ERC Research Papers
Cracks in the Foundations
Published April 30th 2007
By David B. Smith of Derby University and Beacon Economic Forecasting
For the first time since 1992, Britain's CPI inflation rate has exceeded 3% and triggered a letter from the Bank of England to the Chancellor. The real figure for most people though is closer to the RPI - 4.8%. And just earlier this week, in a letter to the Financial Times, several leading economists criticised the Bank of England's monetary policy for underestimating the likelihood of continued above target inflation. Clearly all is not well at the Old Lady of Threadneedle Street.

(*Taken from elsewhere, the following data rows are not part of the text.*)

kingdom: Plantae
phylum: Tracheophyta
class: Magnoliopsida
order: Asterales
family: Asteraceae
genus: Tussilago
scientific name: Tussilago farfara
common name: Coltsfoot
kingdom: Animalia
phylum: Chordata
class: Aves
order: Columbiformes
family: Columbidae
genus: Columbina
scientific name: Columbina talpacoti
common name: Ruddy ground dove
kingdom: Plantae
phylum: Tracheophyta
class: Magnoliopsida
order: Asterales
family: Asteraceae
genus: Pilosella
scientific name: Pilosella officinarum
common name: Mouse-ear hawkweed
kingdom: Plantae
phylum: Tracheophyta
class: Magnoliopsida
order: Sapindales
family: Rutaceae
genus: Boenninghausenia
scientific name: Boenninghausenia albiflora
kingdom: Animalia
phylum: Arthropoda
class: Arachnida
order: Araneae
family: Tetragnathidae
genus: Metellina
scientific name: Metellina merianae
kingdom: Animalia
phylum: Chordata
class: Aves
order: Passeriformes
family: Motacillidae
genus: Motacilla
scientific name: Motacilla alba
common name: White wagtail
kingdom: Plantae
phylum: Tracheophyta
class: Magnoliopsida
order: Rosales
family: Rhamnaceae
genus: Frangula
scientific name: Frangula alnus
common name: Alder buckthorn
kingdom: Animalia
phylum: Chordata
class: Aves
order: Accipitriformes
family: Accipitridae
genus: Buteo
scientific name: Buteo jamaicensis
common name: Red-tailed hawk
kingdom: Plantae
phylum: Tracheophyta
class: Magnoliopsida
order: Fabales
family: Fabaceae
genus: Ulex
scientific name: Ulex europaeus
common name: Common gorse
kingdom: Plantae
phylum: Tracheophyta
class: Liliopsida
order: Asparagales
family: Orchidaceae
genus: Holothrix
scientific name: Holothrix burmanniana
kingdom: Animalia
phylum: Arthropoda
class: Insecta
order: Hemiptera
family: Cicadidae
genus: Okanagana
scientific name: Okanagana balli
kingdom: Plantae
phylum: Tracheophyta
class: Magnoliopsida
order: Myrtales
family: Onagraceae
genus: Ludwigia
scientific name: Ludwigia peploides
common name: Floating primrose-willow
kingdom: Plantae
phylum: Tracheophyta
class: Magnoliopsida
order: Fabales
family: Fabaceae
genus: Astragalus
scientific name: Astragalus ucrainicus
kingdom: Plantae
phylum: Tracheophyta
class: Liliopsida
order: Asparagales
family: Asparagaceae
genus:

On the 10th anniversary of the granting of operational independence to the Bank, the Economic Research Council, Britain's oldest economic think-tank, has commissioned Visiting Professor David B. Smith of Derby University, Chairman of the Institute of Economic Affair's Shadow Monetary Policy Committee and formerly a well-known City Economist, to conduct an audit of the past decade and propose reforms to the existing structure.
Smith lucidly illustrates how over the last 10 years the following cracks have emerged in the intellectual and institutional foundations of British monetary policy:
The removal of the Bank's debt management and regulatory responsibilities was a probably an error, in part because of the resultant loss of market 'feel' when the Bank had to act as a lender of last resort.
The sole reliance on base rates has left the MPC with an inadequate tool kit to deal with all monetary challenges.
The Bank's main forecasting model is flawed, relying too much on assumed theory and too little on empirical observation.
Smith recommends that some of these cracks can be closed with the following reforms:
The introduction of additional monetary instruments.
Re-integrating the Debt Management Office into the Bank.
Restoring the Bank's supervisory powers over the deposit-taking institutions whose liabilities correspond to M4 broad money.
Making the Bank- not the Office for National Statistics - the main source for compiling and disseminating the UK's macroeconomic statistics.